#### ABOUT THIS EXERCISE:
Scan the lines below and report each one containing "English" by copying it.

[[ GIVEN INFORMATION open ]]

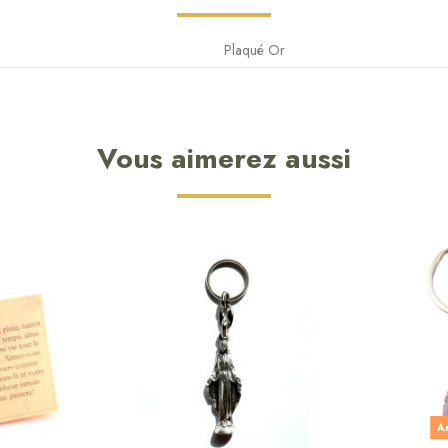
Plaqué Or
Vous aimerez aussi
Ar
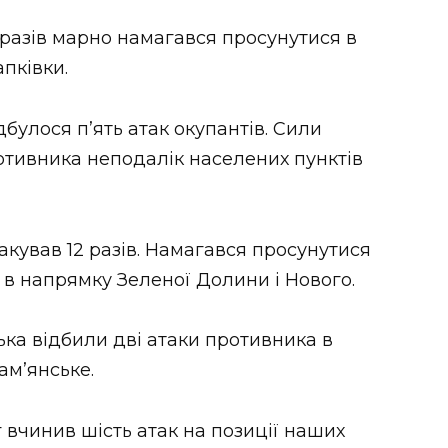
 разів марно намагався просунутися в
пківки.
булося п’ять атак окупантів. Сили
отивника неподалік населених пунктів
кував 12 разів. Намагався просунутися
 в напрямку Зеленої Долини і Нового.
ька відбили дві атаки противника в
ам’янське.
вчинив шість атак на позиції наших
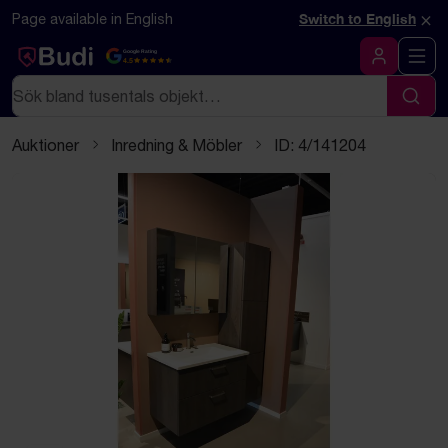
Hoppa till innehåll
Textbaserad (markdown) version av denna sida
×
Page available in English
Switch to English
Google Rating
4.5
Logga in
Sök
Sök
Auktioner
Inredning & Möbler
ID: 4/141204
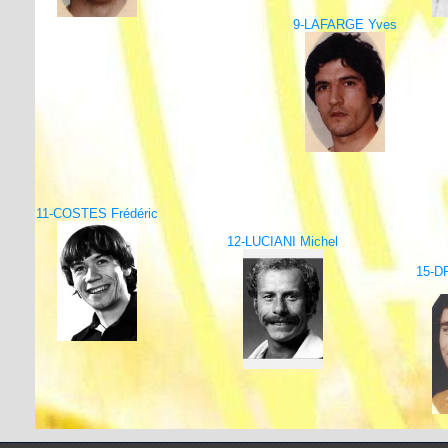
9-LAFARGE Yves
11-COSTES Frédéric
12-LUCIANI Michel
15-D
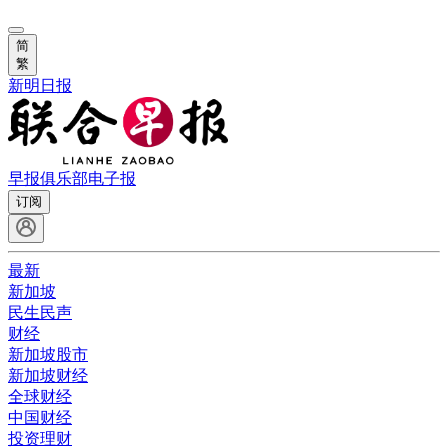
简
繁
新明日报
早报俱乐部
电子报
订阅
最新
新加坡
民生民声
财经
新加坡股市
新加坡财经
全球财经
中国财经
投资理财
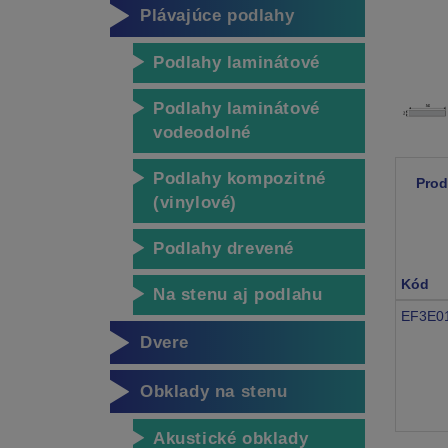
Plávajúce podlahy
Podlahy laminátové
Podlahy laminátové
vodeodolné
Podlahy kompozitné
Prod
(vinylové)
Podlahy drevené
Kód
Na stenu aj podlahu
EF3E0
Dvere
Obklady na stenu
Akustické obklady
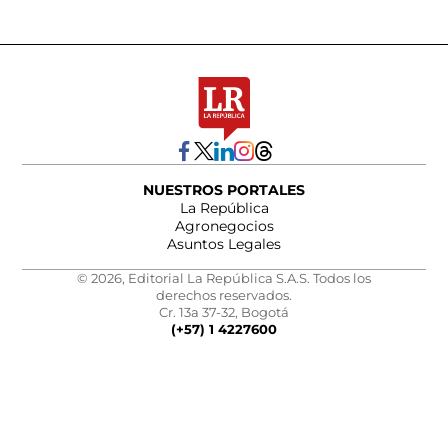
NUESTROS PORTALES
La República
Agronegocios
Asuntos Legales
© 2026, Editorial La República S.A.S. Todos los
derechos reservados.
Cr. 13a 37-32, Bogotá
(+57) 1 4227600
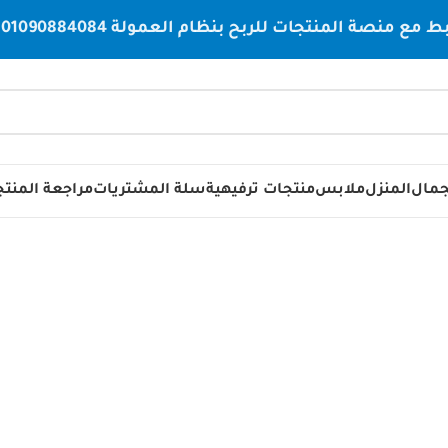
صة المنتجات للربح بنظام العمولة 01090884084
جمال
المنزل
ملابس
منتجات ترفيهية
سلة المشتريات
مراجعة المنت
نظافة الشخصي
 المطبخ
أدوات تخزين
أدوات قياس
أدوات كهربائية
أدوات مكتبيه
أدوات يدوية
أس
رة
الصحه والجمال
العناية بالأسنان
العناية بالجلد
العناية بالشعر
المنزل
النظ
لاقة
مبردات
مجفف شعر
محولات
مساج
مستحضرات التجميل
مكبرات الصوت
منسوجات
منظفات ومعطرات للسياره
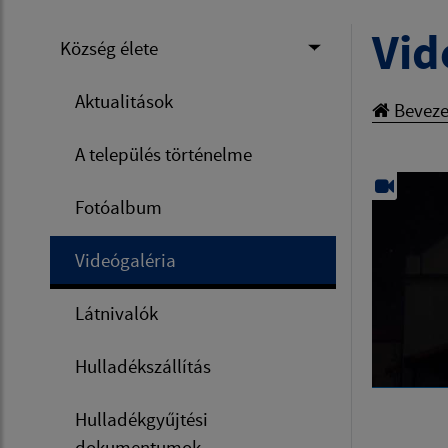
Vid
Község élete
Aktualitások
Beveze
A település történelme
Fotóalbum
Videógaléria
Látnivalók
Hulladékszállítás
Hulladékgyűjtési
dokumentumok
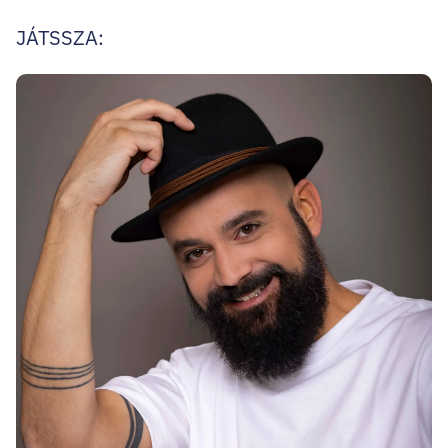
JÁTSSZA:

[[ GIVEN INFORMATION closed ]]

#### PROBLEM SOLUTION:
Page available in English
Switch to English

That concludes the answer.